Her face was thin, and her narrow, obstinate forehead was covered with lines, but her deeply set eyes flamed with a strange fever.
As she walked she mumbled prayers and counted the beads of her rosary. Her heels made no sound on the pavement, and round her there floated a vague smell of incense and damp stones as if the long years of churchgoing had impregnated her yellow fingers and pointed knees with the odor of the old vestry and the vaults.
She lived alone in a suburb in a little house full of oldfashioned furniture, ancient portraits, and religious emblems; her only companion was a gray cat she called Poussette, a thin old cat that lay half asleep all day, glancing with an indifferent eye at the movements of the flies, sometimes rising lazily to look through the windowpanes at a leaf carried on the wind.
The old maid and the old cat understood each other. Both of them loved their hermitlike existence, the silence of the long summer afternoons with the shutters closed, the curtains drawn. They were afraid of the streets which seemed to them full of dangers.

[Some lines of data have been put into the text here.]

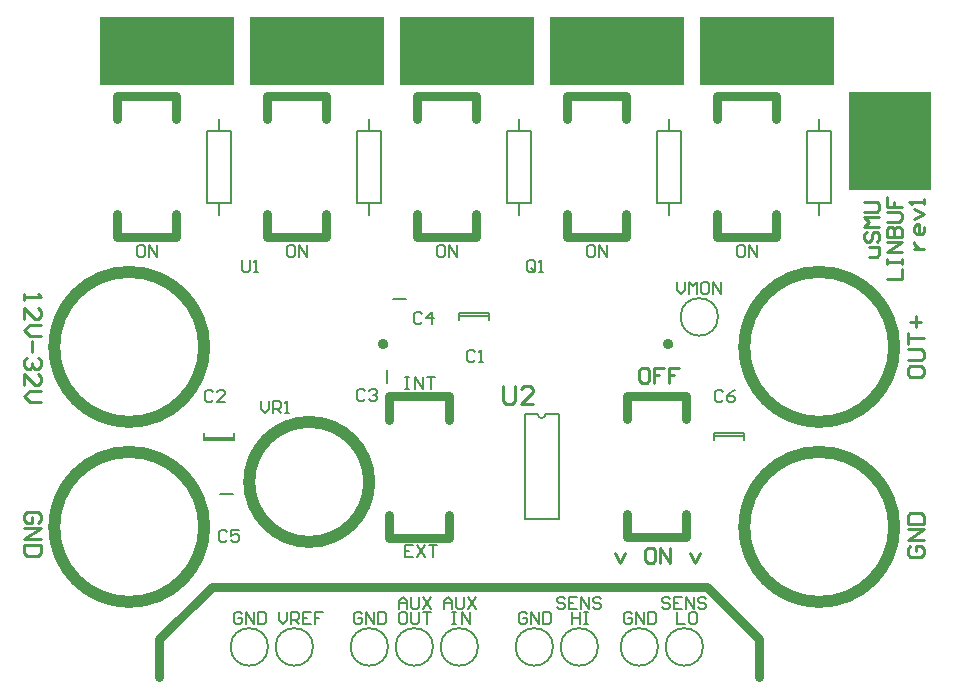
<source format=gto>
%FSLAX25Y25*%
%MOIN*%
G70*
G01*
G75*
%ADD10O,0.06102X0.02362*%
%ADD11R,0.06102X0.02362*%
%ADD12R,0.09843X0.05906*%
%ADD13R,0.27559X0.27559*%
%ADD14R,0.05118X0.02756*%
%ADD15R,0.10630X0.06299*%
%ADD16R,0.02756X0.05118*%
%ADD17C,0.02000*%
%ADD18C,0.05000*%
%ADD19C,0.03000*%
%ADD20C,0.37500*%
%ADD21C,0.08000*%
%ADD22C,0.06299*%
%ADD23C,0.04724*%
%ADD24C,0.05512*%
%ADD25C,0.05000*%
%ADD26R,0.04000X0.08000*%
%ADD27R,0.40000X0.40000*%
%ADD28C,0.00787*%
%ADD29C,0.03937*%
%ADD30C,0.00500*%
%ADD31C,0.01969*%
%ADD32C,0.01000*%
%ADD33C,0.00700*%
%ADD34R,0.27500X0.32500*%
%ADD35R,0.45000X0.22500*%
D19*
X800000Y140000D02*
Y152500D01*
X782500Y170000D02*
X800000Y152500D01*
X617500Y170000D02*
X782500D01*
X600000Y152500D02*
X617500Y170000D01*
X600000Y140000D02*
Y152500D01*
X676752Y233465D02*
X696437D01*
X676752Y186220D02*
X696437D01*
X676752Y225591D02*
Y233465D01*
Y186220D02*
Y194094D01*
X696437Y225591D02*
Y233465D01*
Y186220D02*
Y194094D01*
X756063Y186535D02*
X775748D01*
X756063Y233780D02*
X775748D01*
Y186535D02*
Y194409D01*
Y225906D02*
Y233780D01*
X756063Y186535D02*
Y194409D01*
Y225906D02*
Y233780D01*
X636063Y286535D02*
X655748D01*
X636063Y333780D02*
X655748D01*
Y286535D02*
Y294409D01*
Y325906D02*
Y333780D01*
X636063Y286535D02*
Y294409D01*
Y325906D02*
Y333780D01*
X686063Y286535D02*
X705748D01*
X686063Y333780D02*
X705748D01*
Y286535D02*
Y294409D01*
Y325906D02*
Y333780D01*
X686063Y286535D02*
Y294409D01*
Y325906D02*
Y333780D01*
X736063Y286535D02*
X755748D01*
X736063Y333780D02*
X755748D01*
Y286535D02*
Y294409D01*
Y325906D02*
Y333780D01*
X736063Y286535D02*
Y294409D01*
Y325906D02*
Y333780D01*
X586063Y286535D02*
X605748D01*
X586063Y333780D02*
X605748D01*
Y286535D02*
Y294409D01*
Y325906D02*
Y333780D01*
X586063Y286535D02*
Y294409D01*
Y325906D02*
Y333780D01*
X786063Y286535D02*
X805748D01*
X786063Y333780D02*
X805748D01*
Y286535D02*
Y294409D01*
Y325906D02*
Y333780D01*
X786063Y286535D02*
Y294409D01*
Y325906D02*
Y333780D01*
D28*
X726250Y227500D02*
G03*
X728750Y227500I1250J0D01*
G01*
X721870Y192500D02*
Y227500D01*
Y192500D02*
X733370D01*
Y227500D01*
X728750D02*
X733370D01*
X721870D02*
X726250D01*
X620335Y200807D02*
X624665D01*
X700079Y260433D02*
X709921D01*
X700079Y261181D02*
X709921D01*
X700079Y258819D02*
Y261181D01*
X709921Y258819D02*
Y261181D01*
X675807Y237835D02*
Y242165D01*
X677835Y265807D02*
X682165D01*
X615079Y219567D02*
X624921D01*
X615079Y218819D02*
X624921D01*
Y221181D01*
X615079Y218819D02*
Y221181D01*
X785079Y220433D02*
X794921D01*
X785079Y221181D02*
X794921D01*
X785079Y218819D02*
Y221181D01*
X794921Y218819D02*
Y221181D01*
X816000Y298000D02*
X824000D01*
X816000D02*
Y322000D01*
X824000D01*
Y298000D02*
Y322000D01*
X820000Y294000D02*
Y298000D01*
Y322000D02*
Y326000D01*
X716000Y298000D02*
X724000D01*
X716000D02*
Y322000D01*
X724000D01*
Y298000D02*
Y322000D01*
X720000Y294000D02*
Y298000D01*
Y322000D02*
Y326000D01*
X766000Y298000D02*
X774000D01*
X766000D02*
Y322000D01*
X774000D01*
Y298000D02*
Y322000D01*
X770000Y294000D02*
Y298000D01*
Y322000D02*
Y326000D01*
X616000Y298000D02*
X624000D01*
X616000D02*
Y322000D01*
X624000D01*
Y298000D02*
Y322000D01*
X620000Y294000D02*
Y298000D01*
Y322000D02*
Y326000D01*
X666000Y298000D02*
X674000D01*
X666000D02*
Y322000D01*
X674000D01*
Y298000D02*
Y322000D01*
X670000Y294000D02*
Y298000D01*
Y322000D02*
Y326000D01*
D29*
X845000Y190000D02*
G03*
X845000Y190000I-25000J0D01*
G01*
X670000Y205000D02*
G03*
X670000Y205000I-20000J0D01*
G01*
X615000Y190000D02*
G03*
X615000Y190000I-25000J0D01*
G01*
Y250000D02*
G03*
X615000Y250000I-25000J0D01*
G01*
X845000D02*
G03*
X845000Y250000I-25000J0D01*
G01*
D30*
X636250Y150000D02*
G03*
X636250Y150000I-6250J0D01*
G01*
X676250D02*
G03*
X676250Y150000I-6250J0D01*
G01*
X706250D02*
G03*
X706250Y150000I-6250J0D01*
G01*
X691250D02*
G03*
X691250Y150000I-6250J0D01*
G01*
X651250D02*
G03*
X651250Y150000I-6250J0D01*
G01*
X786250Y260000D02*
G03*
X786250Y260000I-6250J0D01*
G01*
X746250Y150000D02*
G03*
X746250Y150000I-6250J0D01*
G01*
X731250D02*
G03*
X731250Y150000I-6250J0D01*
G01*
X781250D02*
G03*
X781250Y150000I-6250J0D01*
G01*
X766250D02*
G03*
X766250Y150000I-6250J0D01*
G01*
D31*
X770433Y250945D02*
G03*
X770433Y250945I-787J0D01*
G01*
X675433D02*
G03*
X675433Y250945I-787J0D01*
G01*
D32*
X714550Y236848D02*
Y231850D01*
X715550Y230850D01*
X717549D01*
X718549Y231850D01*
Y236848D01*
X724547Y230850D02*
X720548D01*
X724547Y234849D01*
Y235848D01*
X723547Y236848D01*
X721548D01*
X720548Y235848D01*
X851668Y282500D02*
X855000D01*
X853334D01*
X852501Y283333D01*
X851668Y284166D01*
Y284999D01*
X855000Y289998D02*
Y288331D01*
X854167Y287498D01*
X852501D01*
X851668Y288331D01*
Y289998D01*
X852501Y290831D01*
X853334D01*
Y287498D01*
X851668Y292497D02*
X855000Y294163D01*
X851668Y295829D01*
X855000Y297495D02*
Y299161D01*
Y298328D01*
X850002D01*
X850835Y297495D01*
X842502Y272500D02*
X847500D01*
Y275832D01*
X842502Y277498D02*
Y279165D01*
Y278331D01*
X847500D01*
Y277498D01*
Y279165D01*
Y281664D02*
X842502D01*
X847500Y284996D01*
X842502D01*
Y286662D02*
X847500D01*
Y289161D01*
X846667Y289994D01*
X845834D01*
X845001Y289161D01*
Y286662D01*
Y289161D01*
X844168Y289994D01*
X843335D01*
X842502Y289161D01*
Y286662D01*
Y291660D02*
X846667D01*
X847500Y292494D01*
Y294160D01*
X846667Y294993D01*
X842502D01*
Y299991D02*
Y296659D01*
X845001D01*
Y298325D01*
Y296659D01*
X847500D01*
X762499Y242998D02*
X760833D01*
X760000Y242165D01*
Y238833D01*
X760833Y238000D01*
X762499D01*
X763332Y238833D01*
Y242165D01*
X762499Y242998D01*
X768331D02*
X764998D01*
Y240499D01*
X766665D01*
X764998D01*
Y238000D01*
X773329Y242998D02*
X769997D01*
Y240499D01*
X771663D01*
X769997D01*
Y238000D01*
X752000Y181332D02*
X753666Y178000D01*
X755332Y181332D01*
X764496Y182998D02*
X762830D01*
X761997Y182165D01*
Y178833D01*
X762830Y178000D01*
X764496D01*
X765329Y178833D01*
Y182165D01*
X764496Y182998D01*
X766995Y178000D02*
Y182998D01*
X770327Y178000D01*
Y182998D01*
X776992Y181332D02*
X778658Y178000D01*
X780324Y181332D01*
X836668Y280000D02*
X839167D01*
X840000Y280833D01*
Y283332D01*
X836668D01*
X835835Y288331D02*
X835002Y287498D01*
Y285831D01*
X835835Y284998D01*
X836668D01*
X837501Y285831D01*
Y287498D01*
X838334Y288331D01*
X839167D01*
X840000Y287498D01*
Y285831D01*
X839167Y284998D01*
X840000Y289997D02*
X835002D01*
X836668Y291663D01*
X835002Y293329D01*
X840000D01*
X835002Y294995D02*
X839167D01*
X840000Y295828D01*
Y297494D01*
X839167Y298327D01*
X835002D01*
X850418Y183666D02*
X849502Y182749D01*
Y180916D01*
X850418Y180000D01*
X854084D01*
X855000Y180916D01*
Y182749D01*
X854084Y183666D01*
X852251D01*
Y181833D01*
X855000Y185498D02*
X849502D01*
X855000Y189164D01*
X849502D01*
Y190996D02*
X855000D01*
Y193746D01*
X854084Y194662D01*
X850418D01*
X849502Y193746D01*
Y190996D01*
Y242749D02*
Y240916D01*
X850418Y240000D01*
X854084D01*
X855000Y240916D01*
Y242749D01*
X854084Y243666D01*
X850418D01*
X849502Y242749D01*
Y245498D02*
X854084D01*
X855000Y246415D01*
Y248247D01*
X854084Y249164D01*
X849502D01*
Y250996D02*
Y254662D01*
Y252829D01*
X855000D01*
X852251Y256495D02*
Y260160D01*
X850418Y258327D02*
X854084D01*
X559582Y191334D02*
X560498Y192251D01*
Y194084D01*
X559582Y195000D01*
X555916D01*
X555000Y194084D01*
Y192251D01*
X555916Y191334D01*
X557749D01*
Y193167D01*
X555000Y189502D02*
X560498D01*
X555000Y185836D01*
X560498D01*
Y184004D02*
X555000D01*
Y181254D01*
X555916Y180338D01*
X559582D01*
X560498Y181254D01*
Y184004D01*
X555000Y267500D02*
Y265667D01*
Y266584D01*
X560498D01*
X559582Y267500D01*
X555000Y259253D02*
Y262918D01*
X558666Y259253D01*
X559582D01*
X560498Y260169D01*
Y262002D01*
X559582Y262918D01*
X560498Y257420D02*
X556833D01*
X555000Y255587D01*
X556833Y253754D01*
X560498D01*
X557749Y251922D02*
Y248256D01*
X559582Y246424D02*
X560498Y245507D01*
Y243674D01*
X559582Y242758D01*
X558666D01*
X557749Y243674D01*
Y244591D01*
Y243674D01*
X556833Y242758D01*
X555916D01*
X555000Y243674D01*
Y245507D01*
X555916Y246424D01*
X555000Y237260D02*
Y240925D01*
X558666Y237260D01*
X559582D01*
X560498Y238176D01*
Y240009D01*
X559582Y240925D01*
X560498Y235427D02*
X556833D01*
X555000Y233594D01*
X556833Y231762D01*
X560498D01*
D33*
X634000Y231999D02*
Y229333D01*
X635333Y228000D01*
X636666Y229333D01*
Y231999D01*
X637999Y228000D02*
Y231999D01*
X639998D01*
X640664Y231332D01*
Y229999D01*
X639998Y229333D01*
X637999D01*
X639332D02*
X640664Y228000D01*
X641997D02*
X643330D01*
X642664D01*
Y231999D01*
X641997Y231332D01*
X725166Y275666D02*
Y278332D01*
X724499Y278999D01*
X723166D01*
X722500Y278332D01*
Y275666D01*
X723166Y275000D01*
X724499D01*
X723833Y276333D02*
X725166Y275000D01*
X724499D02*
X725166Y275666D01*
X726499Y275000D02*
X727832D01*
X727165D01*
Y278999D01*
X726499Y278332D01*
X787766Y235032D02*
X787099Y235699D01*
X785766D01*
X785100Y235032D01*
Y232366D01*
X785766Y231700D01*
X787099D01*
X787766Y232366D01*
X791764Y235699D02*
X790432Y235032D01*
X789099Y233699D01*
Y232366D01*
X789765Y231700D01*
X791098D01*
X791764Y232366D01*
Y233033D01*
X791098Y233699D01*
X789099D01*
X622666Y188332D02*
X621999Y188999D01*
X620666D01*
X620000Y188332D01*
Y185667D01*
X620666Y185000D01*
X621999D01*
X622666Y185667D01*
X626664Y188999D02*
X623999D01*
Y186999D01*
X625332Y187666D01*
X625998D01*
X626664Y186999D01*
Y185667D01*
X625998Y185000D01*
X624665D01*
X623999Y185667D01*
X687666Y260832D02*
X686999Y261499D01*
X685666D01*
X685000Y260832D01*
Y258166D01*
X685666Y257500D01*
X686999D01*
X687666Y258166D01*
X690998Y257500D02*
Y261499D01*
X688999Y259499D01*
X691665D01*
X668666Y235332D02*
X667999Y235999D01*
X666666D01*
X666000Y235332D01*
Y232666D01*
X666666Y232000D01*
X667999D01*
X668666Y232666D01*
X669999Y235332D02*
X670665Y235999D01*
X671998D01*
X672664Y235332D01*
Y234666D01*
X671998Y233999D01*
X671332D01*
X671998D01*
X672664Y233333D01*
Y232666D01*
X671998Y232000D01*
X670665D01*
X669999Y232666D01*
X617766Y235032D02*
X617099Y235699D01*
X615766D01*
X615100Y235032D01*
Y232366D01*
X615766Y231700D01*
X617099D01*
X617766Y232366D01*
X621765Y231700D02*
X619099D01*
X621765Y234366D01*
Y235032D01*
X621098Y235699D01*
X619765D01*
X619099Y235032D01*
X705166Y248332D02*
X704499Y248999D01*
X703166D01*
X702500Y248332D01*
Y245666D01*
X703166Y245000D01*
X704499D01*
X705166Y245666D01*
X706499Y245000D02*
X707832D01*
X707165D01*
Y248999D01*
X706499Y248332D01*
X627500Y278999D02*
Y275666D01*
X628166Y275000D01*
X629499D01*
X630166Y275666D01*
Y278999D01*
X631499Y275000D02*
X632832D01*
X632165D01*
Y278999D01*
X631499Y278332D01*
X682000Y239999D02*
X683333D01*
X682666D01*
Y236000D01*
X682000D01*
X683333D01*
X685332D02*
Y239999D01*
X687998Y236000D01*
Y239999D01*
X689331D02*
X691997D01*
X690664D01*
Y236000D01*
X684666Y183999D02*
X682000D01*
Y180000D01*
X684666D01*
X682000Y181999D02*
X683333D01*
X685999Y183999D02*
X688664Y180000D01*
Y183999D02*
X685999Y180000D01*
X689997Y183999D02*
X692663D01*
X691330D01*
Y180000D01*
X794499Y283999D02*
X793166D01*
X792500Y283332D01*
Y280666D01*
X793166Y280000D01*
X794499D01*
X795166Y280666D01*
Y283332D01*
X794499Y283999D01*
X796499Y280000D02*
Y283999D01*
X799164Y280000D01*
Y283999D01*
X744499D02*
X743166D01*
X742500Y283332D01*
Y280666D01*
X743166Y280000D01*
X744499D01*
X745166Y280666D01*
Y283332D01*
X744499Y283999D01*
X746499Y280000D02*
Y283999D01*
X749164Y280000D01*
Y283999D01*
X694499D02*
X693166D01*
X692500Y283332D01*
Y280666D01*
X693166Y280000D01*
X694499D01*
X695166Y280666D01*
Y283332D01*
X694499Y283999D01*
X696499Y280000D02*
Y283999D01*
X699164Y280000D01*
Y283999D01*
X644499D02*
X643166D01*
X642500Y283332D01*
Y280666D01*
X643166Y280000D01*
X644499D01*
X645166Y280666D01*
Y283332D01*
X644499Y283999D01*
X646499Y280000D02*
Y283999D01*
X649164Y280000D01*
Y283999D01*
X594499D02*
X593166D01*
X592500Y283332D01*
Y280666D01*
X593166Y280000D01*
X594499D01*
X595166Y280666D01*
Y283332D01*
X594499Y283999D01*
X596499Y280000D02*
Y283999D01*
X599164Y280000D01*
Y283999D01*
X772500Y271499D02*
Y268833D01*
X773833Y267500D01*
X775166Y268833D01*
Y271499D01*
X776499Y267500D02*
Y271499D01*
X777832Y270166D01*
X779165Y271499D01*
Y267500D01*
X782497Y271499D02*
X781164D01*
X780497Y270832D01*
Y268166D01*
X781164Y267500D01*
X782497D01*
X783163Y268166D01*
Y270832D01*
X782497Y271499D01*
X784496Y267500D02*
Y271499D01*
X787162Y267500D01*
Y271499D01*
X681999Y161499D02*
X680666D01*
X680000Y160832D01*
Y158167D01*
X680666Y157500D01*
X681999D01*
X682666Y158167D01*
Y160832D01*
X681999Y161499D01*
X683999D02*
Y158167D01*
X684665Y157500D01*
X685998D01*
X686664Y158167D01*
Y161499D01*
X687997D02*
X690663D01*
X689330D01*
Y157500D01*
X697500Y161499D02*
X698833D01*
X698166D01*
Y157500D01*
X697500D01*
X698833D01*
X700832D02*
Y161499D01*
X703498Y157500D01*
Y161499D01*
X737500D02*
Y157500D01*
Y159499D01*
X740166D01*
Y161499D01*
Y157500D01*
X741499Y161499D02*
X742832D01*
X742165D01*
Y157500D01*
X741499D01*
X742832D01*
X772500Y161499D02*
Y157500D01*
X775166D01*
X778498Y161499D02*
X777165D01*
X776499Y160832D01*
Y158167D01*
X777165Y157500D01*
X778498D01*
X779165Y158167D01*
Y160832D01*
X778498Y161499D01*
X770166Y165832D02*
X769499Y166499D01*
X768166D01*
X767500Y165832D01*
Y165166D01*
X768166Y164499D01*
X769499D01*
X770166Y163833D01*
Y163166D01*
X769499Y162500D01*
X768166D01*
X767500Y163166D01*
X774164Y166499D02*
X771499D01*
Y162500D01*
X774164D01*
X771499Y164499D02*
X772832D01*
X775497Y162500D02*
Y166499D01*
X778163Y162500D01*
Y166499D01*
X782162Y165832D02*
X781496Y166499D01*
X780163D01*
X779496Y165832D01*
Y165166D01*
X780163Y164499D01*
X781496D01*
X782162Y163833D01*
Y163166D01*
X781496Y162500D01*
X780163D01*
X779496Y163166D01*
X735166Y165832D02*
X734499Y166499D01*
X733166D01*
X732500Y165832D01*
Y165166D01*
X733166Y164499D01*
X734499D01*
X735166Y163833D01*
Y163166D01*
X734499Y162500D01*
X733166D01*
X732500Y163166D01*
X739164Y166499D02*
X736499D01*
Y162500D01*
X739164D01*
X736499Y164499D02*
X737832D01*
X740497Y162500D02*
Y166499D01*
X743163Y162500D01*
Y166499D01*
X747162Y165832D02*
X746495Y166499D01*
X745163D01*
X744496Y165832D01*
Y165166D01*
X745163Y164499D01*
X746495D01*
X747162Y163833D01*
Y163166D01*
X746495Y162500D01*
X745163D01*
X744496Y163166D01*
X695000Y162500D02*
Y165166D01*
X696333Y166499D01*
X697666Y165166D01*
Y162500D01*
Y164499D01*
X695000D01*
X698999Y166499D02*
Y163166D01*
X699665Y162500D01*
X700998D01*
X701664Y163166D01*
Y166499D01*
X702997D02*
X705663Y162500D01*
Y166499D02*
X702997Y162500D01*
X680000D02*
Y165166D01*
X681333Y166499D01*
X682666Y165166D01*
Y162500D01*
Y164499D01*
X680000D01*
X683999Y166499D02*
Y163166D01*
X684665Y162500D01*
X685998D01*
X686664Y163166D01*
Y166499D01*
X687997D02*
X690663Y162500D01*
Y166499D02*
X687997Y162500D01*
X640000Y161499D02*
Y158833D01*
X641333Y157500D01*
X642666Y158833D01*
Y161499D01*
X643999Y157500D02*
Y161499D01*
X645998D01*
X646664Y160832D01*
Y159499D01*
X645998Y158833D01*
X643999D01*
X645332D02*
X646664Y157500D01*
X650663Y161499D02*
X647997D01*
Y157500D01*
X650663D01*
X647997Y159499D02*
X649330D01*
X654662Y161499D02*
X651996D01*
Y159499D01*
X653329D01*
X651996D01*
Y157500D01*
X757666Y160832D02*
X756999Y161499D01*
X755666D01*
X755000Y160832D01*
Y158167D01*
X755666Y157500D01*
X756999D01*
X757666Y158167D01*
Y159499D01*
X756333D01*
X758999Y157500D02*
Y161499D01*
X761664Y157500D01*
Y161499D01*
X762997D02*
Y157500D01*
X764997D01*
X765663Y158167D01*
Y160832D01*
X764997Y161499D01*
X762997D01*
X722666Y160832D02*
X721999Y161499D01*
X720666D01*
X720000Y160832D01*
Y158167D01*
X720666Y157500D01*
X721999D01*
X722666Y158167D01*
Y159499D01*
X721333D01*
X723999Y157500D02*
Y161499D01*
X726664Y157500D01*
Y161499D01*
X727997D02*
Y157500D01*
X729997D01*
X730663Y158167D01*
Y160832D01*
X729997Y161499D01*
X727997D01*
X667666Y160832D02*
X666999Y161499D01*
X665666D01*
X665000Y160832D01*
Y158167D01*
X665666Y157500D01*
X666999D01*
X667666Y158167D01*
Y159499D01*
X666333D01*
X668999Y157500D02*
Y161499D01*
X671664Y157500D01*
Y161499D01*
X672997D02*
Y157500D01*
X674997D01*
X675663Y158167D01*
Y160832D01*
X674997Y161499D01*
X672997D01*
X627666Y160832D02*
X626999Y161499D01*
X625666D01*
X625000Y160832D01*
Y158167D01*
X625666Y157500D01*
X626999D01*
X627666Y158167D01*
Y159499D01*
X626333D01*
X628999Y157500D02*
Y161499D01*
X631665Y157500D01*
Y161499D01*
X632997D02*
Y157500D01*
X634997D01*
X635663Y158167D01*
Y160832D01*
X634997Y161499D01*
X632997D01*
D34*
X843750Y318750D02*
D03*
D35*
X702500Y348750D02*
D03*
X802500D02*
D03*
X752500D02*
D03*
X652500D02*
D03*
X602500D02*
D03*
M02*

</source>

Hidden behind the persiennes, the old maid watched the passers-by, listening to their footsteps dying away in the distance, and the cat stretched out its neck, drew itself up on three legs and turned away from the other cats that crouched by the doors, licking themselves with their heads bent back, or disappearing like dark flashes as they ran away.
In bygone days when the warm, fragrant silence of night seemed to bathe the motionless trees in love, the cat would sometimes stretch out its neck toward the gardens, replying to the calls of the males whose shadows moved on the roofs; and excited by their entreaties, she would rub her flanks against the legs of the chairs.
Then the old maid used to snatch her up, shut her in the bedroom, open the window and cry in a voice of hate:
“Go away!… Get away!…”
The miaulings would cease for a moment, and when they broke out afresh and the shadows began to leap again, she would shut the shutters, draw the curtains closely, and shrinking in her bed, draw the cat under the clothes so that it should not hear the noise, stroking it between the ears to soothe it to sleep.